People bowed their heads in respect at a commemoration held at the Radical War memorial on Bank Street - 199 years after the uprising.

The Radical War, also known as the ‘Scottish Insurrection’, is regarded by many as the birth of trade unionism.

Soldiers opened fire on a crowd who had tried to free anti-government protesters being escorted to Greenock jail.

Eight people were killed, including an eight-year-old boy and a man aged 65.

Another ten individuals were wounded during the incident.

Tom Dowds, honorary vice president of the 1820 Historical Society, says it is important that the community never forgets this dark moment in history.

He said: "We had the local MP, MSP and councillors - the fact that we had this variety was quite good.

"The Reverend Alan Sorensen, from Wellpark Mid Kirk, spoke about how the people who had gathered there all those years ago were there for a protest to demand their rights and they had been shot down as a result."

Stuart McMillan MSP was also one of the main speakers at the event.

A poem and a Gaelic song were performed by two grandchildren of Iain Ramsay, president of the society.

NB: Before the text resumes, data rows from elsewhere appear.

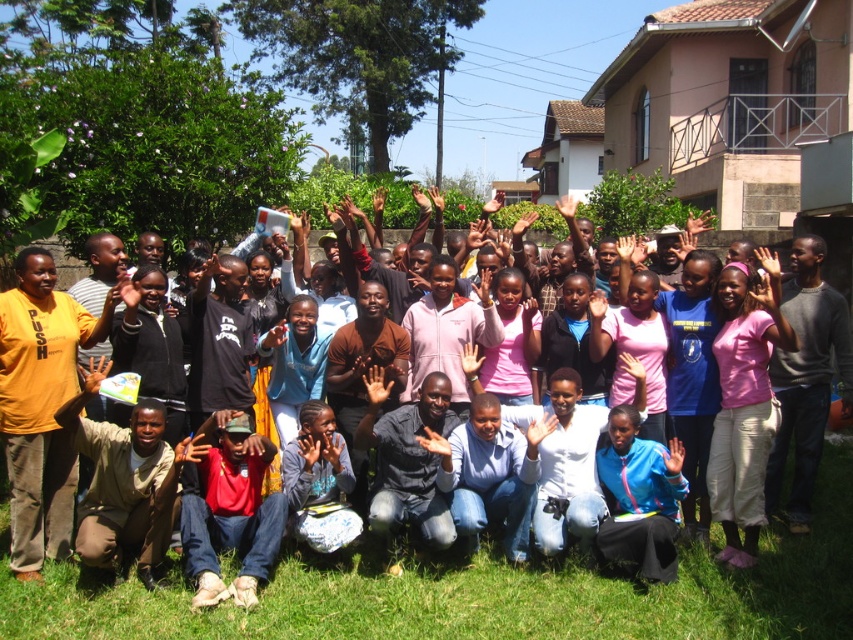
Question: Can you confirm if white matte hand at center is wider than pink fabric hand at center?

Choices:
 (A) no
 (B) yes

Answer: (B)

Question: Which object appears farthest from the camera in this image?

Choices:
 (A) matte blue hand at center
 (B) green grass at lower center

Answer: (A)

Question: Observing the image, what is the correct spatial positioning of matte yellow hand at center in reference to pink fabric hand at center?

Choices:
 (A) left
 (B) right

Answer: (A)

Question: Is matte black shirt at center smaller than pink fabric hand at center?

Choices:
 (A) no
 (B) yes

Answer: (A)

Question: Among these objects, which one is nearest to the camera?

Choices:
 (A) pink cotton shirt at center
 (B) white matte hand at center
 (C) pink matte hand at center

Answer: (A)

Question: Estimate the real-world distances between objects in this image. Which object is closer to the pink cotton shirt at center?

Choices:
 (A) green grass at lower center
 (B) pink fabric hand at center

Answer: (B)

Tom added: "One of Iain's granddaughters recited a poem while the other sang a song in Gaelic.

"It was great to have young people involved."

The names of all the victims and the words ‘remember the 8th of April, that bloody day when many were wounded and carried away’ are inscribed along the wall at Bank Street, near to where the jail was located in 1820.

Plans are now afoot to organise a special commemoration next year to mark the 200th anniversary of the tragic event.